Plantation forestry ranks best for land use
The just released Ministry for the Environment’s latest environmental report scores exotic forestry highly for its low impact on soils.
The MfE report identified exotic forests as the land use by far the least affected by low macroporosity, which is an indication of poor drainage.
MfE analysis found only 11% of exotic forests were below the macroporosity target range, whereas 75% of lifestyle blocks had the problem.
Likewise, MfE found only 12% of exotic forest soils had higher than a target range of phosphate.
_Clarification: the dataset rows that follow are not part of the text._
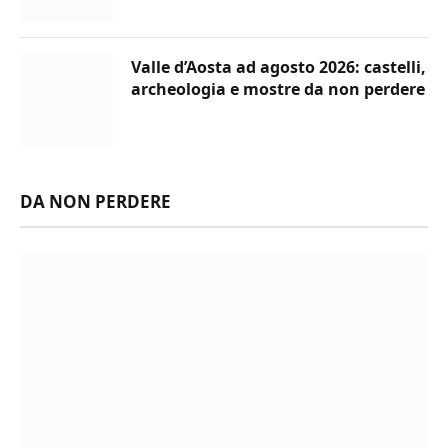
Valle d’Aosta ad agosto 2026: castelli,
archeologia e mostre da non perdere
DA NON PERDERE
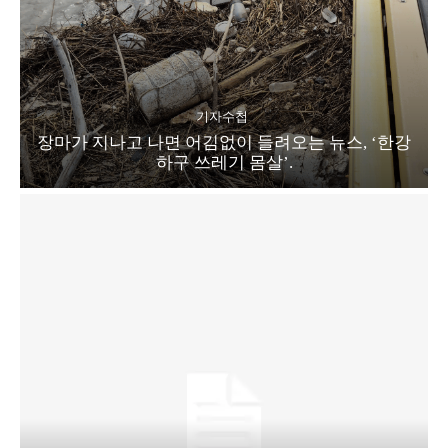
기자수첩
장마가 지나고 나면 어김없이 들려오는 뉴스, ‘한강
하구 쓰레기 몸살’.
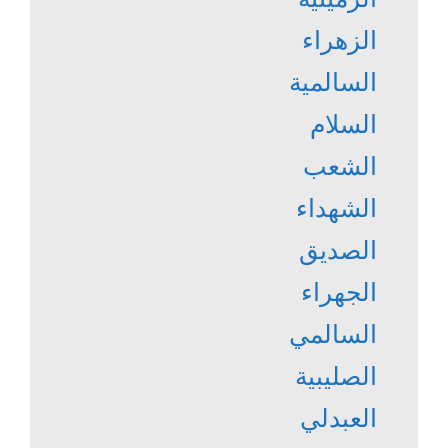
الزهراء
السالمية
السلام
الشعب
الشهداء
الصديق
الجهراء
السالمي
الصليبية
العبدلي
This element can have downstream environmental impacts, such as lowering water oxygen levels or promoting toxic algal growth.
This forest percentage compares favourably with dairy and cropping properties, where 61% of sites were above the target range.
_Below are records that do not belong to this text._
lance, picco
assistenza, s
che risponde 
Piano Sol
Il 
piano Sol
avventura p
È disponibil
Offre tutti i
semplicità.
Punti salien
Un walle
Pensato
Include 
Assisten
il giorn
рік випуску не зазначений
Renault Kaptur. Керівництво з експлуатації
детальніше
Fertiliser is applied to exotic forests very rarely, and the phosphate levels here are most likely to be a temporary result of recent planting trees on farmland.
Forest Owners Association President Phil Taylor says the report is a clear indication that trees, whether exotic or indigenous, are good for soil and water health.
“All forests prevent erosion, filter water and reduce flood damage. With commercial pines there is a huge advantage in rapid carbon sequestration to combat climate change as well.
Phil Taylor also identifies another part of the report which assesses the higher Land Use Capability classes, 1-4 as ‘most productive for pasture and forestry’.
“I hope our primary sector ministers take that point on board. They need to realise that forestry is a valid productive use choice for landowners.”
“The ministers’ suggestions during the election campaign that this productivity only applies to farming are quite wrong and so they ought to drop their ideas of preventing productive and profitable forestry on these land classes.”